Maryse Sauvé, atteinte d’une maladie dégénérative de la vision, est encore sous le choc. « Cette histoire m’a beaucoup déstabilisée. Je vais complètement changer de profession », a-t-elle confié.

Massothérapeute, Mme Sauvé obtient en 2009 un poste dans l’équipe du SPA Bromont. Une belle occasion pour elle d’améliorer sa situation financière, difficile à cause notamment de son handicap.  

Au moment de l’embauche, Maryse Sauvé ne possède pas encore de chien-guide. Toutefois, comme sa vision diminue, elle mentionne lors de l’entretien qu’elle pense avoir un chien-guide dans les prochains mois. Une information qui, à l’époque, ne semble pas déranger outre mesure. 

Pas de chien-guide 

Arrive finalement le téléphone d’acceptation de la Fondation Mira. Maryse Sauvé s’absente alors de son travail pour trois semaines, le temps de la formation obligatoire. 

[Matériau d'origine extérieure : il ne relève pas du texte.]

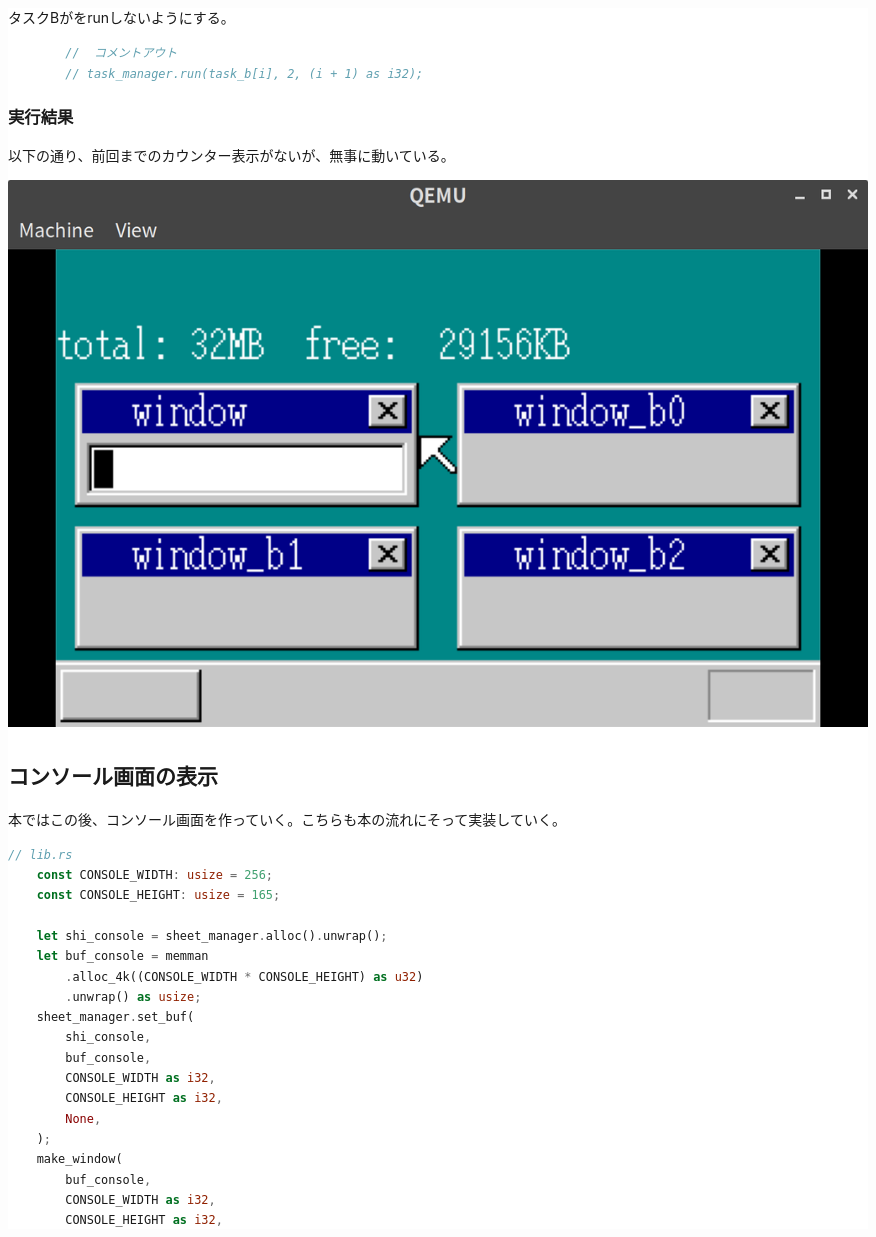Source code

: タスクBがをrunしないようにする。

```rust
        //  コメントアウト
        // task_manager.run(task_b[i], 2, (i + 1) as i32);
```

### 実行結果

以下の通り、前回までのカウンター表示がないが、無事に動いている。

<img src="/images/20190710/idle.png" class="blog-img img-responsive" alt="アイドルタスクの導入" title="アイドルタスクの導入"/>  


## コンソール画面の表示

本ではこの後、コンソール画面を作っていく。こちらも本の流れにそって実装していく。  

```rust
// lib.rs
    const CONSOLE_WIDTH: usize = 256;
    const CONSOLE_HEIGHT: usize = 165;

    let shi_console = sheet_manager.alloc().unwrap();
    let buf_console = memman
        .alloc_4k((CONSOLE_WIDTH * CONSOLE_HEIGHT) as u32)
        .unwrap() as usize;
    sheet_manager.set_buf(
        shi_console,
        buf_console,
        CONSOLE_WIDTH as i32,
        CONSOLE_HEIGHT as i32,
        None,
    );
    make_window(
        buf_console,
        CONSOLE_WIDTH as i32,
        CONSOLE_HEIGHT as i32,
```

Ce n’est que lors de son retour qu’elle réalise qu’elle a perdu son gagne-pain. « Je n’avais plus d’emploi, ils ne m’appelaient pas pour travailler », explique-t-elle. 

Voulant garder son poste, Maryse Sauvé suggère aux dirigeants du SPA Bromont les services d’un entraîneur de la Fondation Mira pour faciliter l’intégration du chien-guide, en vain. « J’avais apporté tous les arguments pour conserver mon emploi, mais ça n’a pas fait », explique-t-elle. 

Pour le SPA Bromont, le chien ne pouvait être « accepté dans l’établissement à cause des allergies, du poil, des odeurs et du manque d’espace », lit-on dans le jugement. 

Choquée, la malvoyante a décidé de se retrousser les manches et de faire valoir ses droits. « Je me suis défendue pour tous ceux qui vivent des injustices et n’ont pas la force de foncer. Moi, j’avais cette énergie et j’ai été jusqu’au bout », dit-elle. 

Une bataille constante 

Directeur de la recherche et du développement pour la Fondation Mira, Noël Champagne était « persuadé » que la plaignante allait obtenir gain de cause.  « Tu es massothérapeute, tu viens chercher un chien et du jour au lendemain, tu n’as plus de job… c’est assez clair, la raison », dénonce-t-il.

« Une personne qui veut aller se faire masser et qui est un peu gênée : il me semble qu’une handicapée visuelle, ça facilite les contacts, dit-il à la blague. On fait toujours des campagnes de sensibilisation pour expliquer aux gens, mais c’est toujours à recommencer. »

Chiens-guides au travail

Hausse du nombre de plaintes

Depuis cinq ans, la Commission des droits de la personne observe une hausse des plaintes reliées à l’utilisation d’un chien-guide ou d’un chien d’assistance pour pallier un handicap. À preuve, en 2008 et 2009, seulement six dossiers ont été déposés, contre 21 en 2012 et 2013. 

Cette année, déjà trois dossiers ont été ouverts, et ce, pour seulement les quatre premiers mois de l’exercice financier de la Commission. Parmi les plaintes, on trouve entre autres des propriétaires d’un centre d’entraînement de Montréal qui ont refusé de vendre un abonnement à une femme ayant une déficience visuelle, parce qu’elle utilise un chien-guide. Un homme de Québec a dû se battre pour faire accepter son chien-guide dans son condo. Et, aussi, un handicapé s’est vu refuser l’accès à un terrain de camping à cause de l’assistant à quatre pattes.